* _Exercise data_:

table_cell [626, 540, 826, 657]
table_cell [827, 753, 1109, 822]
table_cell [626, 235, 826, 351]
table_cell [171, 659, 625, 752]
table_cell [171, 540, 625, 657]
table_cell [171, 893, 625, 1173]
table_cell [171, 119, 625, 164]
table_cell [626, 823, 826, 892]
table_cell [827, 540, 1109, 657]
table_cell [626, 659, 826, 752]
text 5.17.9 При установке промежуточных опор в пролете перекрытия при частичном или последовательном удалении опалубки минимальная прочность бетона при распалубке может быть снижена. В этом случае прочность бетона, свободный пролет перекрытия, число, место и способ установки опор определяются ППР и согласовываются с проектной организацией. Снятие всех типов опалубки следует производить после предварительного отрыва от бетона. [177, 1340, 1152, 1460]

* _Work instruction_: The records above need to be retyped exactly.

* _Answer to this problem_:
table_cell [626, 540, 826, 657]
table_cell [827, 753, 1109, 822]
table_cell [626, 235, 826, 351]
table_cell [171, 659, 625, 752]
table_cell [171, 540, 625, 657]
table_cell [171, 893, 625, 1173]
table_cell [171, 119, 625, 164]
table_cell [626, 823, 826, 892]
table_cell [827, 540, 1109, 657]
table_cell [626, 659, 826, 752]
text 5.17.9 При установке промежуточных опор в пролете перекрытия при частичном или последовательном удалении опалубки минимальная прочность бетона при распалубке может быть снижена. В этом случае прочность бетона, свободный пролет перекрытия, число, место и способ установки опор определяются ППР и согласовываются с проектной организацией. Снятие всех типов опалубки следует производить после предварительного отрыва от бетона. [177, 1340, 1152, 1460]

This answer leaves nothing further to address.